Der Bundesgerichtshof hob diese erste Entscheidung 2004 auf. Zentrale Begründung: Wenn eine mögliche entlastende Aussage nicht verwertet werden kann, muss unter Umständen der Rechtsgrundsatz „Im Zweifel für den Angeklagten“ angewendet werden. Im zweiten OLG-Prozess 2005 erhielten die Richter immerhin eine Zusammenfassung der Binalshibh-Äußerungen. Obwohl bereits über das Thema Folter in Guantánamo diskutiert wurde, gelangten die Richter zu der Auffassung, dass die Anwendung von psychischer und physischer Gewalt nicht erwiesen sei. Sie ließen die Aussagen von Binalshibh zu, schenkten dem Jemeniten aber in der Sache keinen Glauben und verurteilten al-Motassadeq erneut.

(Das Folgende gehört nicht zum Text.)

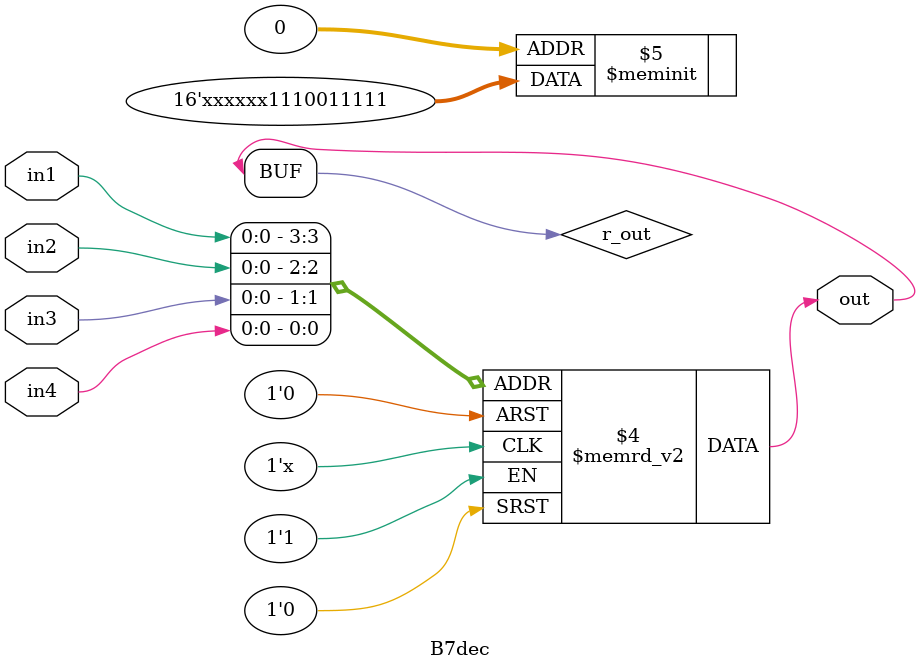
<source format=v>
module B7dec(output out, input in1, in2, in3, in4);
  reg r_out;
  assign out = r_out;
  always@(in1, in2, in3, in4)
    begin
      case({in1, in2, in3, in4})
        4'b0000: out = 1'b1;
        4'b0001: out = 1'b1;
        4'b0010: out = 1'b1;
        4'b0011: out = 1'b1;
        4'b0100: out = 1'b1;
        4'b0101: out = 1'b0;
        4'b0110: out = 1'b0;
        4'b0111: out = 1'b1;
	4'b1000: out = 1'b1;
        4'b1001: out = 1'b1;
        4'b1010: out = 1'bx;
        4'b1011: out = 1'bx;
        4'b1100: out = 1'bx;
        4'b1101: out = 1'bx;
        4'b1110: out = 1'bx;
        4'b1111: out = 1'bx;
	
        default: out = 1'b0;
      endcase
    end
endmodule

</source>
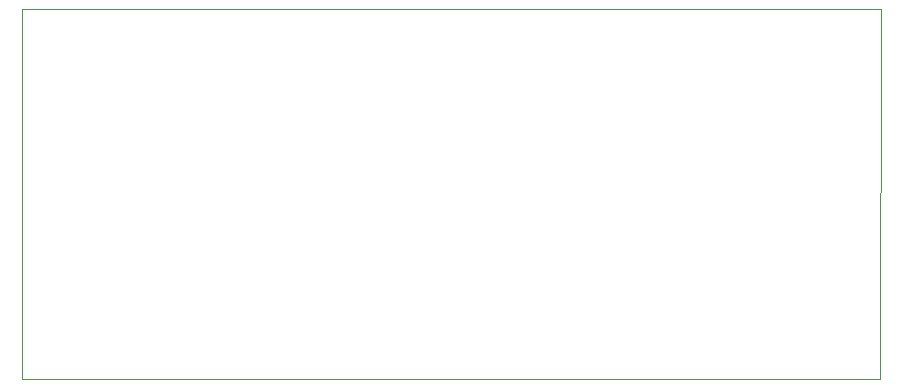
<source format=gbr>
G04 #@! TF.GenerationSoftware,KiCad,Pcbnew,(5.1.4-0)*
G04 #@! TF.CreationDate,2020-03-06T11:47:25-08:00*
G04 #@! TF.ProjectId,-5V_Rail,2d35565f-5261-4696-9c2e-6b696361645f,rev?*
G04 #@! TF.SameCoordinates,Original*
G04 #@! TF.FileFunction,Profile,NP*
%FSLAX46Y46*%
G04 Gerber Fmt 4.6, Leading zero omitted, Abs format (unit mm)*
G04 Created by KiCad (PCBNEW (5.1.4-0)) date 2020-03-06 11:47:25*
%MOMM*%
%LPD*%
G04 APERTURE LIST*
%ADD10C,0.050000*%
G04 APERTURE END LIST*
D10*
X105410000Y-106680000D02*
X105410000Y-75311000D01*
X178054000Y-106680000D02*
X105410000Y-106680000D01*
X178181000Y-75311000D02*
X178054000Y-106680000D01*
X105410000Y-75311000D02*
X178181000Y-75311000D01*
M02*

</source>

Inzwischen hat Jacob über Binalshibhs US-Anwälte eine freiwillige Aussage des Jemeniten erhalten. Das Problem: Die Einlassungen Binalshibhs sind gleich geblieben. Und schon einmal hatte das OLG ihm nicht geglaubt. Jacob stützt sich noch auf eine zweite Aussage: Auch Abdelghani Mzoudi, ein inzwischen freigesprochener Marokkaner aus dem Umfeld der Harburger Gruppe, hat sein Schweigen gebrochen und entlastet al-Motassadeq ebenfalls.

Rechtsanwalt Jacob lässt nicht locker: Wenn die Karlsruher Richter seine Beschwerde nicht annehmen sollten, dann will sich Jacob an den Europäischen Gerichtshof in Straßburg wenden. „Das mache ich auch noch. Als Strafverteidiger geht es mir um Gerechtigkeit“, sagt der Jurist, der für die Begründung der Verfassungsbeschwerde schon seinen Urlaub geopfert hat.